The country’s external debt – which is largely that of the domestic non-government private sector – is of much more significance for future economic prosperity and sustainability, than is domestically held and NZ-denominated government debt.
Consequently, the economic debt that is left to future generations depends on
the state (health, resilience, quality, and fitness) of the kete of real resources
the portion of the real resource kete that is required to be devoted to the generation of export income
Where the state of this resource kete is not fit for purpose for future challenges, then the investment required to enhance, modernise, and lift their quality and capability are a measure of the economic debt to be borne by future generations.
Where the quantum of real resources required for future export income severely curtails the choices and opportunities of future generations, then that also reflects the economic debt left to future communities of Aotearoa. This is a measure of real resources – that are nominally a legacy for future generations to enjoy – but, in actuality, over which they have little influence or control.
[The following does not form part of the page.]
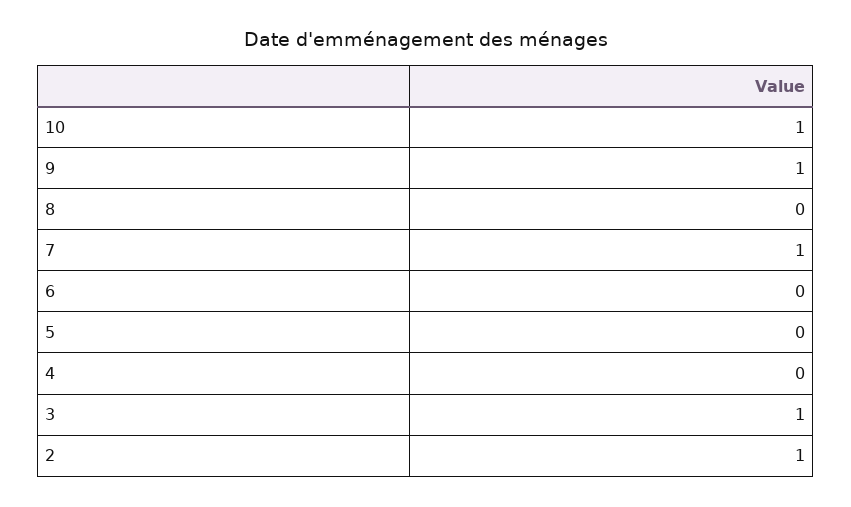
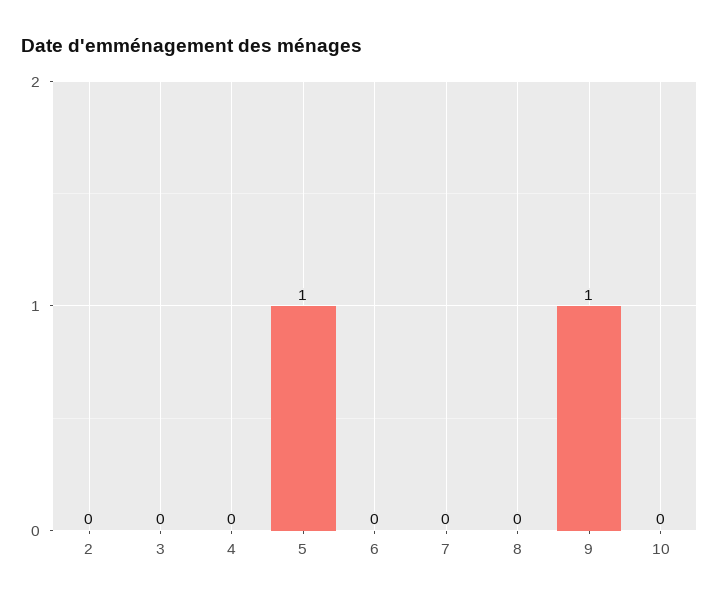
10: 1 -> 0
7: 1 -> 0
5: 0 -> 1
3: 1 -> 0
2: 1 -> 0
In essence, the destiny of the future communities of Aotearoa is intrinsically connected to the real resources over which they will have control – that is, their economic sovereignty.
Rainy day surplus for fiscal headroom
And, now, it is perhaps pertinent to refer to a couple of other, related, homilies.
The rainy day surplus is prudent. On the other hand, there’s not much point in having a surplus in anticipation of future rainy days, when many of your people are already under water.
Fiscal headroom is needed just in case of emergencies. On the other hand, in the event of an emergency I suspect a stash of food, water, clothing, shelter, and medical supplies, may be more useful than that stash of cash surpluses from yesteryear.
In a nutshell, economics takes priority over financials.
Access to well-maintained fit-for-purpose real resources are the legacy that future generations will welcome.
Prudent financial performance statements are likely to be met with cynicism. Especially if the accompanying legacy is a real resource kete comprising a range of depleted and dilapidated network connections and facilities, a dispirited workforce heading for pastures beyond, parched waterways and land blocks with drained nutrients, and communities struggling to search for belonging.
Control over future decisions – the economic sovereignty of hapū, region, community, or nation – is undoubtedly tied up with the quantum, state, and health of the resource kete we leave for the future generations of Aotearoa.
Debt or legacy? Yes, absolutely, that is what we leave our children. But, our children, and tamariki, and their mokopuna, deserve way more thought in our decision-making than unthinkingly abiding by and paying homage to – praise be –a clickbait homily.
The term real is used here (and throughout this note) and in economics to distinguish from financial. Financial resources are limited to money, cash and bank balances; whereas real resources include the broad range of elements required to advance society and deliver on community aspirations.